Working Families Party Wants More Street Space for BRT
Spotted in the Working Families Party candidate questionnaire (hat tip to Liz Benjamin) — the influential third party is asking 2009 City Council hopefuls to support dedicated lanes and automated enforcement for Bus Rapid Transit:
Expanded Public Transportation through Bus Rapid Transit
Due to a mass transportation system that leaves many City neighborhoods without access to fast, reliable service, today 750,000 New Yorkers travel over an hour to work (with two thirds of them on their way to jobs that pay less than $35,000). Bus Rapid Transit (BRT) dedicates lanes on existing streets and coordinates traffic lights to provide high-speed bus service to underserved neighborhoods — a far cheaper and quicker alternative to building new subway lines. Will you support the following actions to expand the City’s BRT network:
Calling on NYDOT to increase dedicated lane space, create the necessary bus stops, and plan for other capital improvements necessary to BRT expansion?
Passing a resolution in support of State legislation to install enforcement cameras on City streets?
Setting aside dedicated lanes is probably the toughest political lift for effective BRT implementation.
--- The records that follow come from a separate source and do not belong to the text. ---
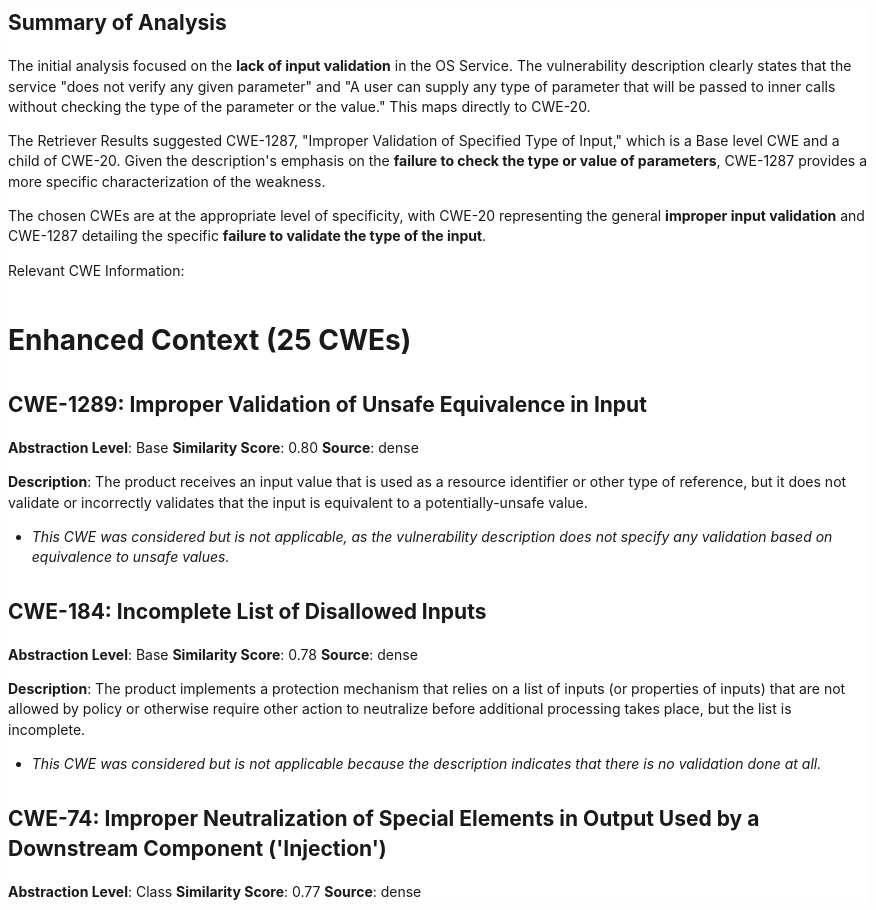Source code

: ## Summary of Analysis
The initial analysis focused on the **lack of input validation** in the OS Service. The vulnerability description clearly states that the service "does not verify any given parameter" and "A user can supply any type of parameter that will be passed to inner calls without checking the type of the parameter or the value." This maps directly to CWE-20.

The Retriever Results suggested CWE-1287, "Improper Validation of Specified Type of Input," which is a Base level CWE and a child of CWE-20. Given the description's emphasis on the **failure to check the type or value of parameters**, CWE-1287 provides a more specific characterization of the weakness.

The chosen CWEs are at the appropriate level of specificity, with CWE-20 representing the general **improper input validation** and CWE-1287 detailing the specific **failure to validate the type of the input**.

Relevant CWE Information:

# Enhanced Context (25 CWEs)

## CWE-1289: Improper Validation of Unsafe Equivalence in Input
**Abstraction Level**: Base
**Similarity Score**: 0.80
**Source**: dense

**Description**:
The product receives an input value that is used as a resource identifier or other type of reference, but it does not validate or incorrectly validates that the input is equivalent to a potentially-unsafe value.
- *This CWE was considered but is not applicable, as the vulnerability description does not specify any validation based on equivalence to unsafe values.*

## CWE-184: Incomplete List of Disallowed Inputs
**Abstraction Level**: Base
**Similarity Score**: 0.78
**Source**: dense

**Description**:
The product implements a protection mechanism that relies on a list of inputs (or properties of inputs) that are not allowed by policy or otherwise require other action to neutralize before additional processing takes place, but the list is incomplete.
- *This CWE was considered but is not applicable because the description indicates that there is no validation done at all.*

## CWE-74: Improper Neutralization of Special Elements in Output Used by a Downstream Component ('Injection')
**Abstraction Level**: Class
**Similarity Score**: 0.77
**Source**: dense
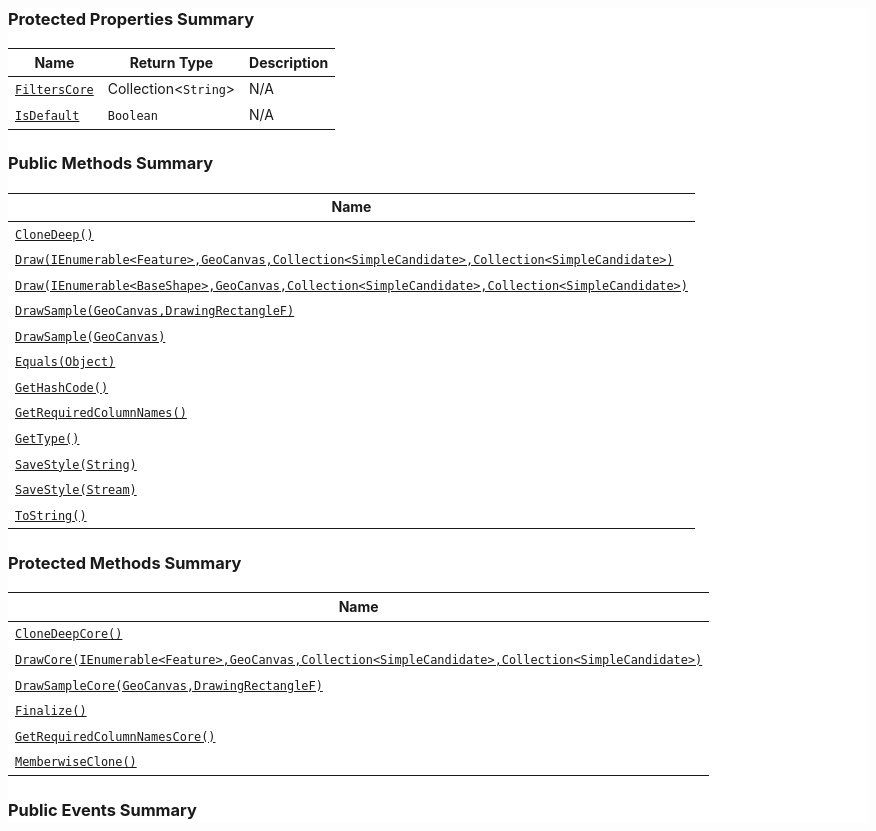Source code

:### Protected Properties Summary

|Name|Return Type|Description|
|---|---|---|
|[`FiltersCore`](#filterscore)|Collection<`String`>|N/A|
|[`IsDefault`](#isdefault)|`Boolean`|N/A|

### Public Methods Summary


|Name|
|---|
|[`CloneDeep()`](#clonedeep)|
|[`Draw(IEnumerable<Feature>,GeoCanvas,Collection<SimpleCandidate>,Collection<SimpleCandidate>)`](#drawienumerable<feature>geocanvascollection<simplecandidate>collection<simplecandidate>)|
|[`Draw(IEnumerable<BaseShape>,GeoCanvas,Collection<SimpleCandidate>,Collection<SimpleCandidate>)`](#drawienumerable<baseshape>geocanvascollection<simplecandidate>collection<simplecandidate>)|
|[`DrawSample(GeoCanvas,DrawingRectangleF)`](#drawsamplegeocanvasdrawingrectanglef)|
|[`DrawSample(GeoCanvas)`](#drawsamplegeocanvas)|
|[`Equals(Object)`](#equalsobject)|
|[`GetHashCode()`](#gethashcode)|
|[`GetRequiredColumnNames()`](#getrequiredcolumnnames)|
|[`GetType()`](#gettype)|
|[`SaveStyle(String)`](#savestylestring)|
|[`SaveStyle(Stream)`](#savestylestream)|
|[`ToString()`](#tostring)|

### Protected Methods Summary


|Name|
|---|
|[`CloneDeepCore()`](#clonedeepcore)|
|[`DrawCore(IEnumerable<Feature>,GeoCanvas,Collection<SimpleCandidate>,Collection<SimpleCandidate>)`](#drawcoreienumerable<feature>geocanvascollection<simplecandidate>collection<simplecandidate>)|
|[`DrawSampleCore(GeoCanvas,DrawingRectangleF)`](#drawsamplecoregeocanvasdrawingrectanglef)|
|[`Finalize()`](#finalize)|
|[`GetRequiredColumnNamesCore()`](#getrequiredcolumnnamescore)|
|[`MemberwiseClone()`](#memberwiseclone)|

### Public Events Summary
Optimally, on a one-way corridor like First Avenue, two traffic lanes plus some portion of the parking lane would transfer from car traffic and storage to BRT service and stations. Meanwhile, enforcement cameras — a necessity for BRT corridors that lack physical separation — have already met stiff resistance from Assembly transportation chair David Gantt.
The party’s other transit planks don’t set the bar very high. (Candidates are asked to support "broad-based revenues" for the MTA — a demand that, like Albany’s latest transit-funding package, lets car commuters off the hook.) With the second phase of the city’s BRT roll-out gaining steam, and federal funding for future corridors looking likely, it helps to have the Working Families Party line up behind BRT as an electoral issue. To speed all trips for bus riders, it would help even more to have a strong political advocate for fees on driving.